Exercise prompt
Every line below is to be given again precisely; images are to be left out.

(Stored data begins)

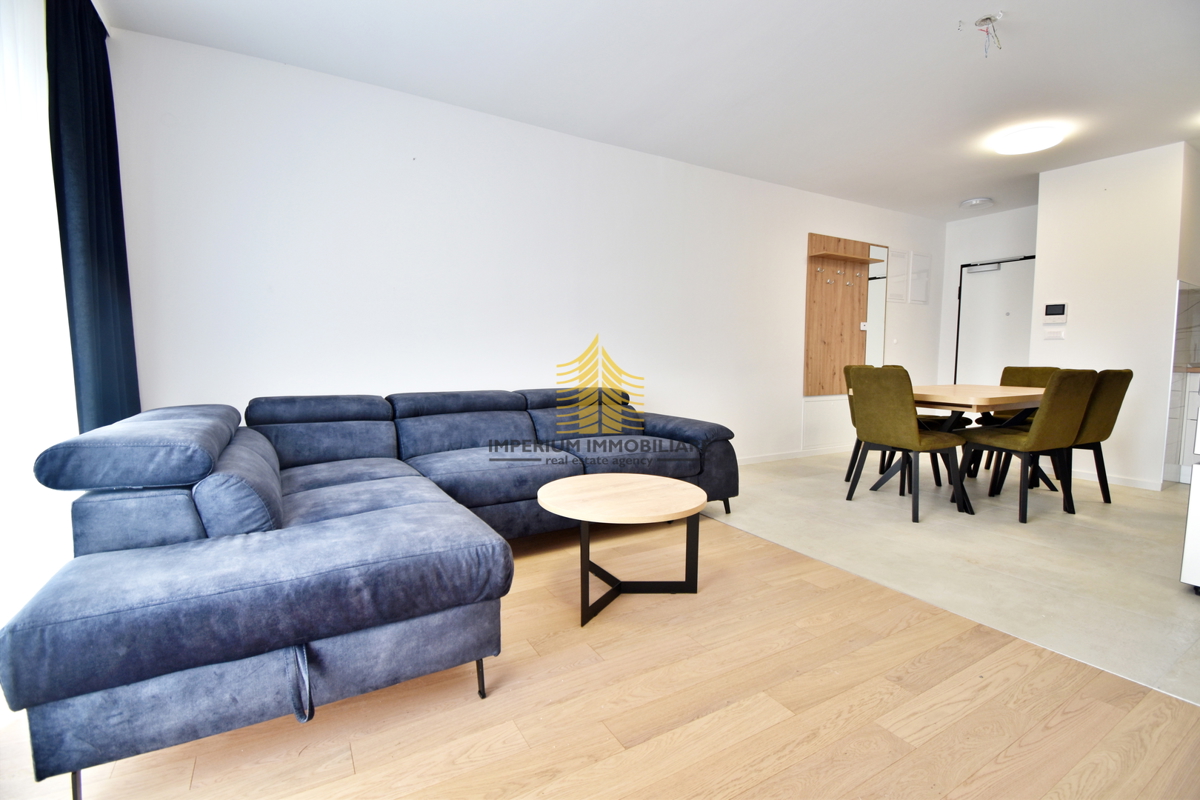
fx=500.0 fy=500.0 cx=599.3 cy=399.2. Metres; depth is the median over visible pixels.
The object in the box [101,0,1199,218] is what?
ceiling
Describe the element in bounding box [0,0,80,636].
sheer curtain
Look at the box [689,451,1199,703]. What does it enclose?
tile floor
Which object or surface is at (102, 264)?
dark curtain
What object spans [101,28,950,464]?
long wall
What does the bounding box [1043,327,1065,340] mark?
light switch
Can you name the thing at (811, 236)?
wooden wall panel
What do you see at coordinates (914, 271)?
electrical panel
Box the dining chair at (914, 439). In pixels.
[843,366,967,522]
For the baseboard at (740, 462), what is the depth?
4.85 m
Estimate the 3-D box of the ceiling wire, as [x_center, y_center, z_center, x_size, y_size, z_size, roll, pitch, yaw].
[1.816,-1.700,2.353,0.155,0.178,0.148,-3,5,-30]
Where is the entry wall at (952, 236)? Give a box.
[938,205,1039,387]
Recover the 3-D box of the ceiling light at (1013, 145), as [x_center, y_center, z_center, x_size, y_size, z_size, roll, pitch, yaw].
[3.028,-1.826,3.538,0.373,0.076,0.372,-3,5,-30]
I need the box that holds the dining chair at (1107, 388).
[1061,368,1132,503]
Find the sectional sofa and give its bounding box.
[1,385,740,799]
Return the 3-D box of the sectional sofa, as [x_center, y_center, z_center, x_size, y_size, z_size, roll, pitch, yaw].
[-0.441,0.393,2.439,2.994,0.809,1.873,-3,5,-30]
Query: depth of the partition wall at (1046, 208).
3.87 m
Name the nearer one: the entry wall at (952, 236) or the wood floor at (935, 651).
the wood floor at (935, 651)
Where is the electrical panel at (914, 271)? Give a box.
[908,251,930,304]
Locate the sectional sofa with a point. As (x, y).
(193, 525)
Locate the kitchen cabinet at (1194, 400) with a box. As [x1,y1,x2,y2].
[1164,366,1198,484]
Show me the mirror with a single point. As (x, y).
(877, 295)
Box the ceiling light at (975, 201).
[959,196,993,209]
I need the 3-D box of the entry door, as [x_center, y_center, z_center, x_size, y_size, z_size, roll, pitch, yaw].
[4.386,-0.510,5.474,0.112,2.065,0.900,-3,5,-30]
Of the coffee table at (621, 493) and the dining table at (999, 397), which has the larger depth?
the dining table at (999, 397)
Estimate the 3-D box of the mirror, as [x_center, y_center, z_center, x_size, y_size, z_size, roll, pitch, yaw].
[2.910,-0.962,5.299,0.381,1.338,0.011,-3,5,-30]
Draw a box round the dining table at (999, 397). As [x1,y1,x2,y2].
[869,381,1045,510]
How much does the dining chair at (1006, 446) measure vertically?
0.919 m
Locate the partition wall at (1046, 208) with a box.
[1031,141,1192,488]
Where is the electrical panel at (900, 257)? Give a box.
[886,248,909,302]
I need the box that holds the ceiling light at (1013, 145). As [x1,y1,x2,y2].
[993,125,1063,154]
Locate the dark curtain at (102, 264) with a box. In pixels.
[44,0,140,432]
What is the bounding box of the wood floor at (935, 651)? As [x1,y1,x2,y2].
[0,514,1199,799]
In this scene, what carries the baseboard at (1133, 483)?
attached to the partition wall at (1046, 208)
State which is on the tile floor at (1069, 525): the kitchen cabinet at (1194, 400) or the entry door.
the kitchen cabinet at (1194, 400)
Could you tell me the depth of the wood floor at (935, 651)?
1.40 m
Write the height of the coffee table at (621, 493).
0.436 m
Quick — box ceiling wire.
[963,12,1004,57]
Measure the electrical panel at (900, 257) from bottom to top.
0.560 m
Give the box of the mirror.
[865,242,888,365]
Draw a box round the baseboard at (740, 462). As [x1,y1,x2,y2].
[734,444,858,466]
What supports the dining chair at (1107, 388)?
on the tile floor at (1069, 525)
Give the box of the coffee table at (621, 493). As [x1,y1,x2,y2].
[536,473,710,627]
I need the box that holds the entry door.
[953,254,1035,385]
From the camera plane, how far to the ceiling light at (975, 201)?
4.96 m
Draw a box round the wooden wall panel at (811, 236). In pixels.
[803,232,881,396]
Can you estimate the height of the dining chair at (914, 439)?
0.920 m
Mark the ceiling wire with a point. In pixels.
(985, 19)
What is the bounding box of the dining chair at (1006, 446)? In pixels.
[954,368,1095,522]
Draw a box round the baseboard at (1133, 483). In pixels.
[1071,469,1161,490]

(Stored data ends)

Written answer
fx=500.0 fy=500.0 cx=599.3 cy=399.2. Metres; depth is the median over visible pixels.
The object in the box [101,0,1199,218] is what?
ceiling
Describe the element in bounding box [0,0,80,636].
sheer curtain
Look at the box [689,451,1199,703]. What does it enclose?
tile floor
Which object or surface is at (102, 264)?
dark curtain
What object spans [101,28,950,464]?
long wall
What does the bounding box [1043,327,1065,340] mark?
light switch
Can you name the thing at (811, 236)?
wooden wall panel
What do you see at coordinates (914, 271)?
electrical panel
Box the dining chair at (914, 439). In pixels.
[843,366,967,522]
For the baseboard at (740, 462), what is the depth?
4.85 m
Estimate the 3-D box of the ceiling wire, as [x_center, y_center, z_center, x_size, y_size, z_size, roll, pitch, yaw].
[1.816,-1.700,2.353,0.155,0.178,0.148,-3,5,-30]
Where is the entry wall at (952, 236)? Give a box.
[938,205,1039,387]
Recover the 3-D box of the ceiling light at (1013, 145), as [x_center, y_center, z_center, x_size, y_size, z_size, roll, pitch, yaw].
[3.028,-1.826,3.538,0.373,0.076,0.372,-3,5,-30]
I need the box that holds the dining chair at (1107, 388).
[1061,368,1132,503]
Find the sectional sofa and give its bounding box.
[1,385,740,799]
Return the 3-D box of the sectional sofa, as [x_center, y_center, z_center, x_size, y_size, z_size, roll, pitch, yaw].
[-0.441,0.393,2.439,2.994,0.809,1.873,-3,5,-30]
Query: depth of the partition wall at (1046, 208).
3.87 m
Name the nearer one: the entry wall at (952, 236) or the wood floor at (935, 651).
the wood floor at (935, 651)
Where is the electrical panel at (914, 271)? Give a box.
[908,251,930,304]
Locate the sectional sofa with a point. As (x, y).
(193, 525)
Locate the kitchen cabinet at (1194, 400) with a box. As [x1,y1,x2,y2].
[1164,366,1198,484]
Show me the mirror with a single point. As (x, y).
(877, 295)
Box the ceiling light at (975, 201).
[959,196,993,209]
I need the 3-D box of the entry door, as [x_center, y_center, z_center, x_size, y_size, z_size, roll, pitch, yaw].
[4.386,-0.510,5.474,0.112,2.065,0.900,-3,5,-30]
Of the coffee table at (621, 493) and the dining table at (999, 397), which has the larger depth?
the dining table at (999, 397)
Estimate the 3-D box of the mirror, as [x_center, y_center, z_center, x_size, y_size, z_size, roll, pitch, yaw].
[2.910,-0.962,5.299,0.381,1.338,0.011,-3,5,-30]
Draw a box round the dining table at (999, 397). As [x1,y1,x2,y2].
[869,381,1045,510]
How much does the dining chair at (1006, 446) measure vertically?
0.919 m
Locate the partition wall at (1046, 208) with a box.
[1031,141,1192,488]
Where is the electrical panel at (900, 257)? Give a box.
[886,248,909,302]
I need the box that holds the ceiling light at (1013, 145). As [x1,y1,x2,y2].
[993,125,1063,154]
Locate the dark curtain at (102, 264) with a box. In pixels.
[44,0,140,432]
What is the bounding box of the wood floor at (935, 651)? As [x1,y1,x2,y2].
[0,514,1199,799]
In this scene, what carries the baseboard at (1133, 483)?
attached to the partition wall at (1046, 208)
State which is on the tile floor at (1069, 525): the kitchen cabinet at (1194, 400) or the entry door.
the kitchen cabinet at (1194, 400)
Could you tell me the depth of the wood floor at (935, 651)?
1.40 m
Write the height of the coffee table at (621, 493).
0.436 m
Quick — box ceiling wire.
[963,12,1004,57]
Measure the electrical panel at (900, 257) from bottom to top.
0.560 m
Give the box of the mirror.
[865,242,888,365]
Draw a box round the baseboard at (740, 462). As [x1,y1,x2,y2].
[734,444,858,466]
What supports the dining chair at (1107, 388)?
on the tile floor at (1069, 525)
Give the box of the coffee table at (621, 493). As [x1,y1,x2,y2].
[536,473,710,627]
I need the box that holds the entry door.
[953,254,1035,385]
From the camera plane, how far to the ceiling light at (975, 201)?
4.96 m
Draw a box round the wooden wall panel at (811, 236). In pixels.
[803,232,881,396]
Can you estimate the height of the dining chair at (914, 439)?
0.920 m
Mark the ceiling wire with a point. In pixels.
(985, 19)
What is the bounding box of the dining chair at (1006, 446)? In pixels.
[954,368,1095,522]
Draw a box round the baseboard at (1133, 483). In pixels.
[1071,469,1161,490]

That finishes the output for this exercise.